AIDS Quilt Now on the Web

by Gary Brickman

As part of the observance of World AIDS Day, on which victims of the disease are remembered, vivid studios of San Francisco has unveiled a site based on the AIDS Quilt.

The AIDS Quilt Website, at http://www.aidsquilt.org, is an electronic version of the 20-acre long cloth memorial created by the NAMES Project, a San Francisco-based anti-AIDS advocacy group. vivid is a web design firm known for designing sites for Microsoft, Sony and the Bank of America.

The AIDS Memorial Quilt is a collection of some 32,000 cloth panels, each one sewn by friends or loved ones of people who have died of AIDS. The AIDS Quilt website highlights a handful of these colorful panels, and, designers say, the site will eventually contain a searchable database allowing web users to call up panels dedicated to specific people and learn more about them. The site also features information about AIDS as well as links to other AIDS-related websites, information on where the Memorial Quilt will be displayed, and instructions on how to add custom quilt panels to the giant memorial.

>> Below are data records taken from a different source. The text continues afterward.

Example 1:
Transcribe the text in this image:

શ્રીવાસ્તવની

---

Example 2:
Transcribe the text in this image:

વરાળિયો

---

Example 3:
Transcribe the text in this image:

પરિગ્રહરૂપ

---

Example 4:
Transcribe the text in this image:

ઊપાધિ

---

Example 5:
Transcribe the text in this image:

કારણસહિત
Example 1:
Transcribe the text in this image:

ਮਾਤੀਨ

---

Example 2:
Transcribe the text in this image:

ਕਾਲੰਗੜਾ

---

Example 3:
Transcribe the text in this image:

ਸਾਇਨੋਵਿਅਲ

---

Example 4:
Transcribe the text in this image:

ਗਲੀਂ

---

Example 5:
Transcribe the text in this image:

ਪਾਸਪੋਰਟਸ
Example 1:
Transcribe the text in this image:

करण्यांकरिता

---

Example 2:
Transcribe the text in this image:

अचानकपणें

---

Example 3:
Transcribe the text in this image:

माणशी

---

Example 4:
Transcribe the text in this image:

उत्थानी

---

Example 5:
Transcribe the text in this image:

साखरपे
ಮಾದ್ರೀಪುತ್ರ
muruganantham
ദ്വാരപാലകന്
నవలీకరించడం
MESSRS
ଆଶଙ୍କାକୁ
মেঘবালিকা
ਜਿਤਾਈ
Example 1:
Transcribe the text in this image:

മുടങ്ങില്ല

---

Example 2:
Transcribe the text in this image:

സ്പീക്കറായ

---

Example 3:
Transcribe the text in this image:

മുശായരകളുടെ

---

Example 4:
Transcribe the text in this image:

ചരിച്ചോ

vivid joins other groups in honoring AIDS victims on this day, dubbed "A Day Without Art, Night Without Light, and A Day Without Graphics." Those who visit vivid's site today, at http://www.vivid.com, will not be able to use the site -- instead, they will be directed to visit the Quilt site.

The AIDS Quilt website is the first of several pro-bono web design projects vivid intends to pursue. The site is sponsored in part by AT&T and the Magic Johnson Foundation. The World Health Organization predicts that 30 million people will be infected with the virus that causes AIDS by the year 2000. AIDS is the leading cause of death among Americans aged 25-44.